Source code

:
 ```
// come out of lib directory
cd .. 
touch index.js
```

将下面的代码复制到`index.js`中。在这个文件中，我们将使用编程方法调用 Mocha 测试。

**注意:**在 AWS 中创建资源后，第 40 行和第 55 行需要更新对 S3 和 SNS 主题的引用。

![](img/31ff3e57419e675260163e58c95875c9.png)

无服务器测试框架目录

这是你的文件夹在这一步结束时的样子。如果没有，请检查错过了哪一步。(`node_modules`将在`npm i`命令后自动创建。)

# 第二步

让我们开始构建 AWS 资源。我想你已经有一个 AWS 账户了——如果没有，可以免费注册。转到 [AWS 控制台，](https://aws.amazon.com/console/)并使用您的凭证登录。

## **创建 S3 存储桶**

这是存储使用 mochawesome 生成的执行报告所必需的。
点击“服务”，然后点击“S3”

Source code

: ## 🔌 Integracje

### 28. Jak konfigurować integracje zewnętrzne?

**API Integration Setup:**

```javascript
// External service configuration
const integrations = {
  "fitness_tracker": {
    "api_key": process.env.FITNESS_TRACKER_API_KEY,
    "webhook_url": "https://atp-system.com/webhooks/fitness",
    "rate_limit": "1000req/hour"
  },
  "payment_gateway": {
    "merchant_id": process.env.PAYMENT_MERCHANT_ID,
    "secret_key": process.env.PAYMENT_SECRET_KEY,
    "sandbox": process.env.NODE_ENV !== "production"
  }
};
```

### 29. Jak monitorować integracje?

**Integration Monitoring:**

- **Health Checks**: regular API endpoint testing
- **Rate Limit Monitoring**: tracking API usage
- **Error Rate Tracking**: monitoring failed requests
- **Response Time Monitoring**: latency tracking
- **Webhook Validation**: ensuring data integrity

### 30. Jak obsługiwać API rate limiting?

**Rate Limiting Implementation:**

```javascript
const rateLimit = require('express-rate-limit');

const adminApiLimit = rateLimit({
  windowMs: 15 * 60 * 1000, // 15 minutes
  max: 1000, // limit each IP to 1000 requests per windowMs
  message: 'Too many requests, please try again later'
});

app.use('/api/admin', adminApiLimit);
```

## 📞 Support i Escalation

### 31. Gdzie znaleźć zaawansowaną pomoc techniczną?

**WHAT IS REQUIRED**
Output the listing above word for word.

**COMPLETED EXERCISE**
Source code

:
 ```
// come out of lib directory
cd .. 
touch index.js
```

将下面的代码复制到`index.js`中。在这个文件中，我们将使用编程方法调用 Mocha 测试。

**注意:**在 AWS 中创建资源后，第 40 行和第 55 行需要更新对 S3 和 SNS 主题的引用。

![](img/31ff3e57419e675260163e58c95875c9.png)

无服务器测试框架目录

这是你的文件夹在这一步结束时的样子。如果没有，请检查错过了哪一步。(`node_modules`将在`npm i`命令后自动创建。)

# 第二步

让我们开始构建 AWS 资源。我想你已经有一个 AWS 账户了——如果没有，可以免费注册。转到 [AWS 控制台，](https://aws.amazon.com/console/)并使用您的凭证登录。

## **创建 S3 存储桶**

这是存储使用 mochawesome 生成的执行报告所必需的。
点击“服务”，然后点击“S3”

Source code

: ## 🔌 Integracje

### 28. Jak konfigurować integracje zewnętrzne?

**API Integration Setup:**

```javascript
// External service configuration
const integrations = {
  "fitness_tracker": {
    "api_key": process.env.FITNESS_TRACKER_API_KEY,
    "webhook_url": "https://atp-system.com/webhooks/fitness",
    "rate_limit": "1000req/hour"
  },
  "payment_gateway": {
    "merchant_id": process.env.PAYMENT_MERCHANT_ID,
    "secret_key": process.env.PAYMENT_SECRET_KEY,
    "sandbox": process.env.NODE_ENV !== "production"
  }
};
```

### 29. Jak monitorować integracje?

**Integration Monitoring:**

- **Health Checks**: regular API endpoint testing
- **Rate Limit Monitoring**: tracking API usage
- **Error Rate Tracking**: monitoring failed requests
- **Response Time Monitoring**: latency tracking
- **Webhook Validation**: ensuring data integrity

### 30. Jak obsługiwać API rate limiting?

**Rate Limiting Implementation:**

```javascript
const rateLimit = require('express-rate-limit');

const adminApiLimit = rateLimit({
  windowMs: 15 * 60 * 1000, // 15 minutes
  max: 1000, // limit each IP to 1000 requests per windowMs
  message: 'Too many requests, please try again later'
});

app.use('/api/admin', adminApiLimit);
```

## 📞 Support i Escalation

### 31. Gdzie znaleźć zaawansowaną pomoc techniczną?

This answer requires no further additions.